My further concern is that the VHIs boast technology from forty years ago, which itself, is over forty years old. The historic car movement, overall, also has a problem with spare parts quality of safety critical items – I have written on this issue at length for the classic car press. Such examples include steering joints that fall apart in service.
I fear also that the move would make it possible for cars that have been laid-up for many years in a barn, or field, to be insured and then driven on the Highway legally, instead of being trailered to their destinations.
The MoT Test
The DfT’s view that the MoT is less relevant to older cars is debateable. Admittedly, VHIs do not boast airbags, anti-lock brakes, or tyre pressure warning systems, all of which are examined on most modern motors, but they do benefit from independent anti-corrosion inspections, steering wear checks, headlight alignment and braking performance tests, all of which are difficult for a sole DIY owner to assess at home. According to the DfT, however, VHIs have substantially lower MoT failure rates, compared to more modern vehicles.

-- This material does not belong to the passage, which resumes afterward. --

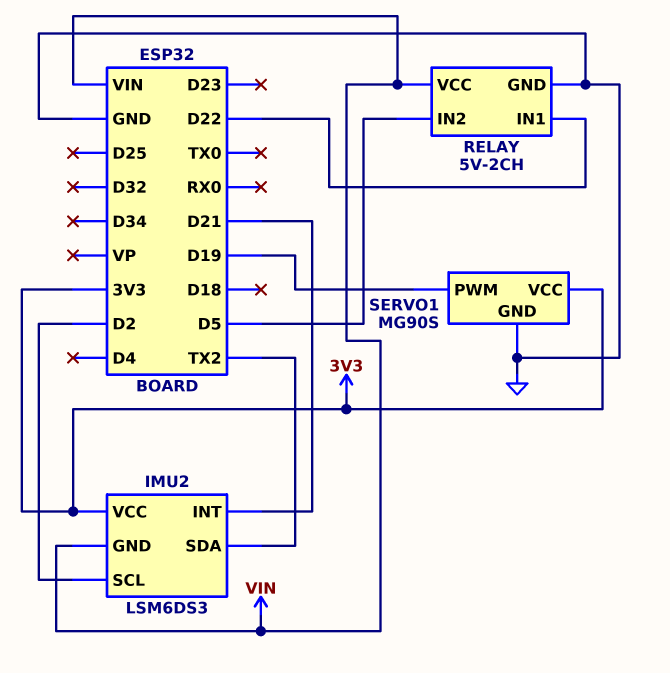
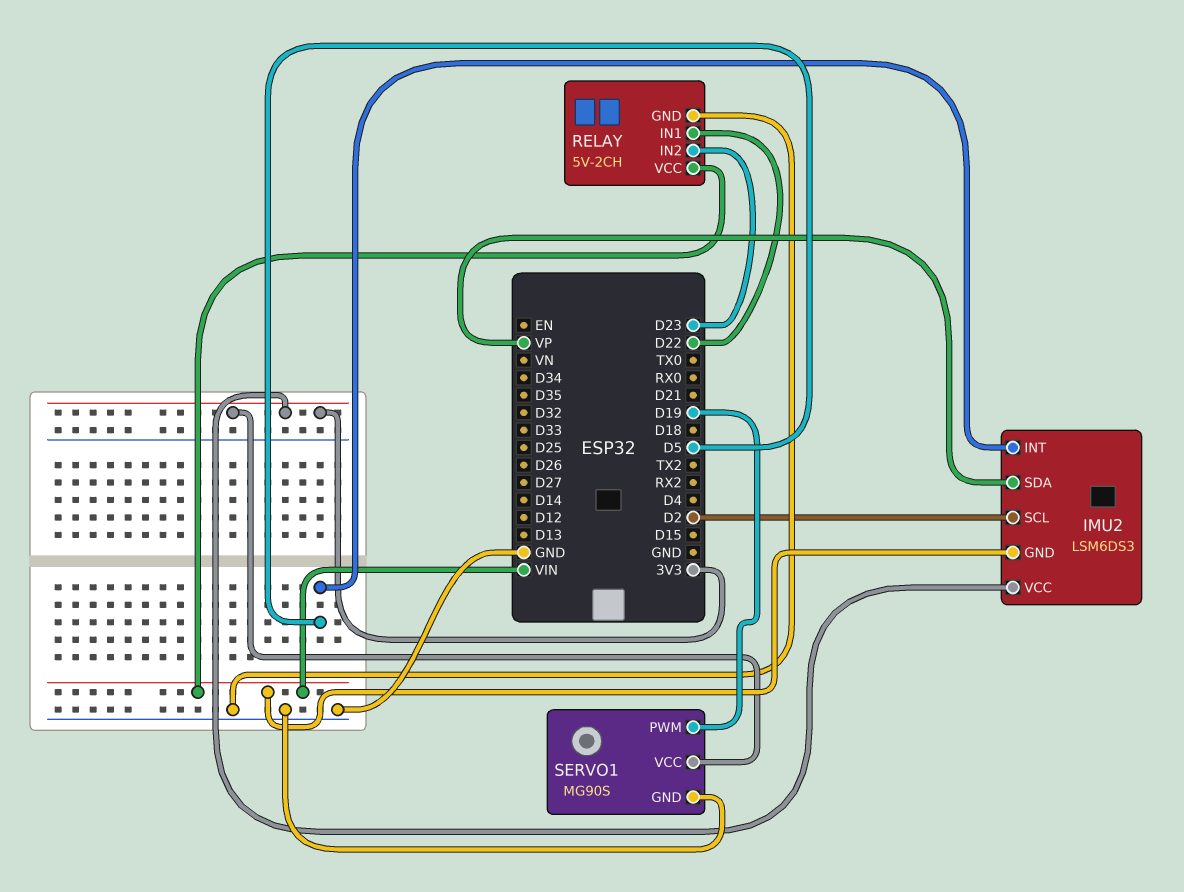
IMU2 pin INT: D21 -> D5
IMU2 pin SDA: TX2 -> VP
RELAY pin IN2: D5 -> D23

While the MoT Test has never been a full guarantee of a vehicle’s roadworthiness, it does provide an old car buyer with some reassurance that the vehicle is not a death trap. A further issue is that the online MoT history service will not record the vehicle’s mileage, which, potentially, will increase the risk of a classic’s mileage being falsified and not spotted.
Yet, there are safeguards. For example, a driver can be prosecuted under other legislation for driving an unroadworthy car. However, this puts more pressure on Road Traffic Officers to stop and inspect old cars at the roadside.
Ironing the wrinkles
While I admit that very few road incidents are identified as being caused by a mechanical failure (A TRL report stated it at 3%), this is no reason to try and tempt those figures to rise. I think that, if implemented, it is likely that we will see a greater proportion of historic cars being driven in a condition below the current minimum legal standard.
Nonetheless, the DfT comments that classic car owners can still have their VHIs MoT Tested, it just will not be a legal requirement any longer. There will also be a number of clarifications required, before the implementation date, including defining if a VHI had been ‘substantially changed’ in order to qualify for MoT exemption. For modified cars, this document outlines the current thinking. The legislation will be introduced on the 20th May 2018.